Ross menggertakkan giginya dan berbalik untuk pergi.
Tiba-tiba, sekelompok wartawan bergegas menghampiri ketika mendengar berita itu. Mereka dengan cepat mengepung Ross.
“Sherif Ross, saya dengar Anda adalah orang yang bertanggung jawab atas kasus ini. Bolehkah saya mengetahui pendapat Anda tentang hakim yang menjatuhkan hukuman mati? Apakah Anda yakin dapat menyelesaikan kasus ini?”
“Bolehkah saya tahu apakah hakim hukuman mati akan terus melakukan kejahatan? Apakah Bowen benar-benar pembunuhnya?”
“Mengapa hakim hukuman mati memilih untuk mengeksekusi orang hidup-hidup? Apakah dia sedang berdemonstrasi kepada polisi? Bolehkah saya tahu tindakan apa yang akan Anda ambil selanjutnya?”
Ini adalah pertama kalinya Ross dikelilingi oleh begitu banyak wartawan. Setiap pertanyaan membuatnya pusing.

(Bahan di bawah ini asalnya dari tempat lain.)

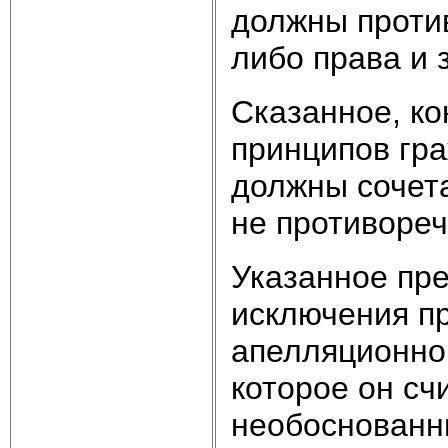
должны против
либо права и 
Сказанное, ко
принципов гра
должны сочета
не противореч
Указанное пр
исключения пр
апелляционно
которое он сч
необоснованн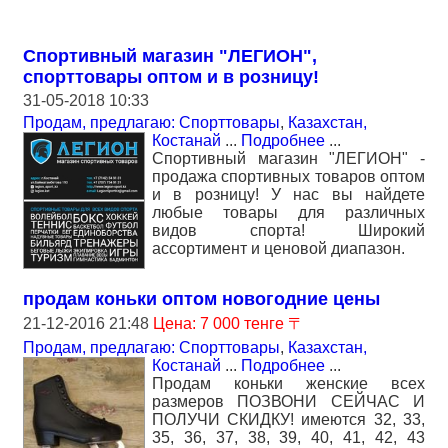
Спортивный магазин "ЛЕГИОН",
спорттовары оптом и в розницу!
31-05-2018 10:33
Продам, предлагаю: Спорттовары
,
Казахстан,
Костанай
...
Подробнее
...
Спортивный магазин "ЛЕГИОН" -
продажа спортивных товаров оптом
и в розницу! У нас вы найдете
любые товары для различных
видов спорта! Широкий
ассортимент и ценовой диапазон.
продам коньки оптом новогодние цены
21-12-2016 21:48
Цена: 7 000 тенге 〒
Продам, предлагаю: Спорттовары
,
Казахстан,
Костанай
...
Подробнее
...
Продам коньки женские всех
размеров ПОЗВОНИ СЕЙЧАС И
ПОЛУЧИ СКИДКУ! имеются 32, 33,
35, 36, 37, 38, 39, 40, 41, 42, 43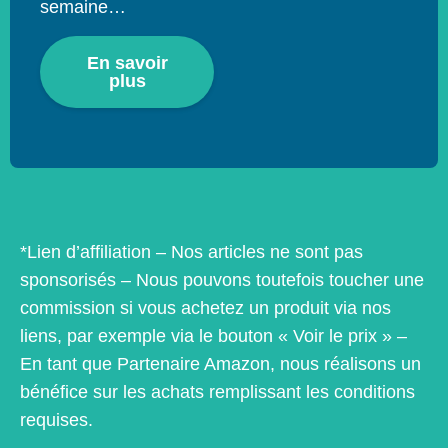
semaine…
En savoir
plus
*Lien d’affiliation – Nos articles ne sont pas
sponsorisés – Nous pouvons toutefois toucher une
commission si vous achetez un produit via nos
liens, par exemple via le bouton « Voir le prix » –
En tant que Partenaire Amazon, nous réalisons un
bénéfice sur les achats remplissant les conditions
requises.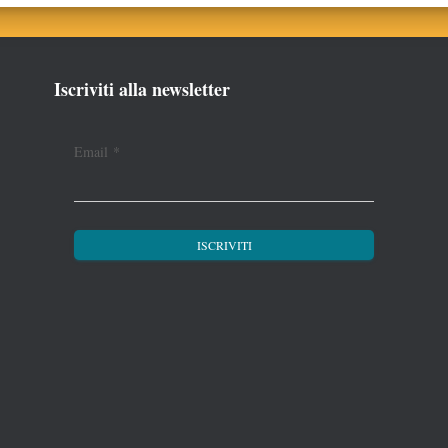
Iscriviti alla newsletter
Email
*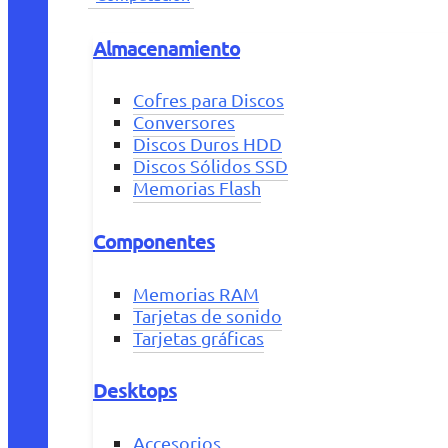
Almacenamiento
Cofres para Discos
Conversores
Discos Duros HDD
Discos Sólidos SSD
Memorias Flash
Componentes
Memorias RAM
Tarjetas de sonido
Tarjetas gráficas
Desktops
Accesorios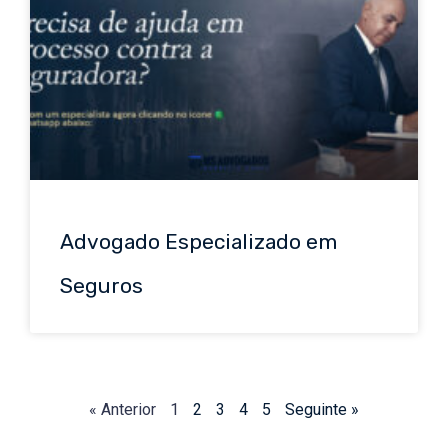
Advogado Especializado em
Seguros
« Anterior
1
2
3
4
5
Seguinte »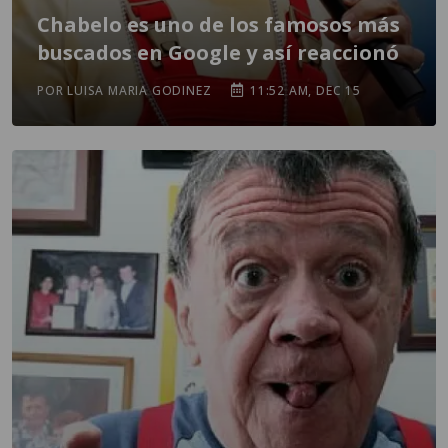
Chabelo es uno de los famosos más
buscados en Google y así reaccionó
POR LUISA MARIA GODINEZ
11:52 AM, DEC 15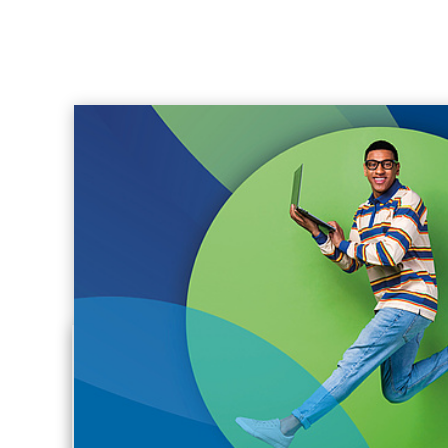
BOCHUM
Hinab in 20 Meter Tiefe: Einblick in
Kölns G
den Bergbau unter Tage inkl.
Zwan
Seilfahrtsimulator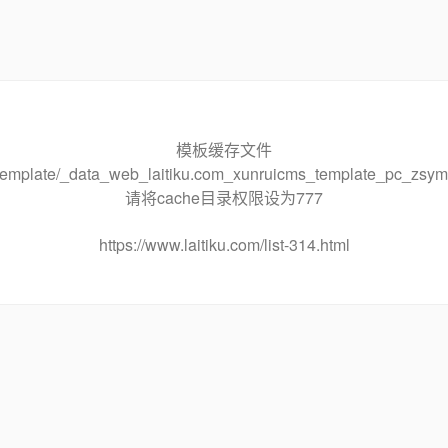
模板缓存文件
he/template/_data_web_laitiku.com_xunruicms_template_pc_
请将cache目录权限设为777
https://www.laitiku.com/list-314.html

“Kasus ini masih dalam penyelidikan. Saya belum bisa mengungkapkan apa pun! Jika Anda ingin mengetahui perkembangan kasus ini, Anda dapat mengikuti perkembangan informasi dari polisi. Selain itu, si pemeriksa kematian ini sangat kejam dan merupakan orang yang sangat berbahaya. Saya ingin mengingatkan masyarakat untuk melindungi diri mereka sendiri. Jika Anda melihat orang yang mencurigakan, segera hubungi polisi.”
“Ross!” teriak para reporter sambil mengejarnya.

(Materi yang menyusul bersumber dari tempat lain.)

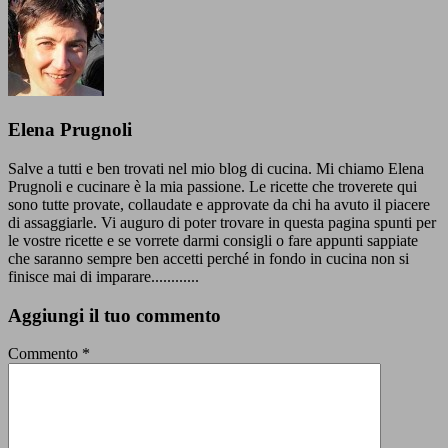
Elena Prugnoli
Salve a tutti e ben trovati nel mio blog di cucina. Mi chiamo Elena
Prugnoli e cucinare è la mia passione. Le ricette che troverete qui
sono tutte provate, collaudate e approvate da chi ha avuto il piacere
di assaggiarle. Vi auguro di poter trovare in questa pagina spunti per
le vostre ricette e se vorrete darmi consigli o fare appunti sappiate
che saranno sempre ben accetti perché in fondo in cucina non si
finisce mai di imparare............
Aggiungi il tuo commento
Commento
*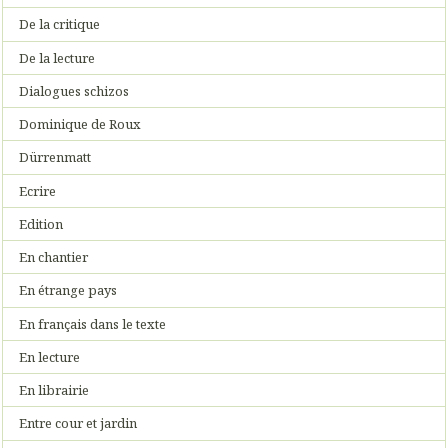
De la critique
De la lecture
Dialogues schizos
Dominique de Roux
Dürrenmatt
Ecrire
Edition
En chantier
En étrange pays
En français dans le texte
En lecture
En librairie
Entre cour et jardin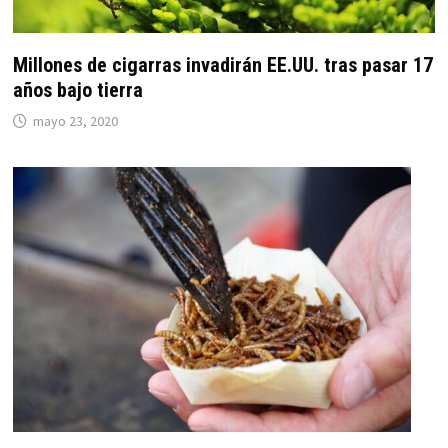
Millones de cigarras invadirán EE.UU. tras pasar 17
años bajo tierra
mayo 23, 2020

Sudut mulut Jack memperlihatkan senyum tipis yang tidak mencolok.
Setelah itu, Ross membawa orang-orangnya pergi. Beberapa orang yang menyaksikan kejadian itu tidak bubar, dan mereka mulai berdiskusi di antara mereka sendiri tentang pendapat mereka mengenai masalah tersebut. Para wartawan kecewa karena mereka tidak mendapatkan berita berharga apa pun.
Namun, seseorang di kerumunan tiba-tiba berbicara. “Maksudmu pintu masuk utama gedung itu sama sekali tidak terkunci tadi malam? Dari siapa kau mendengarnya?”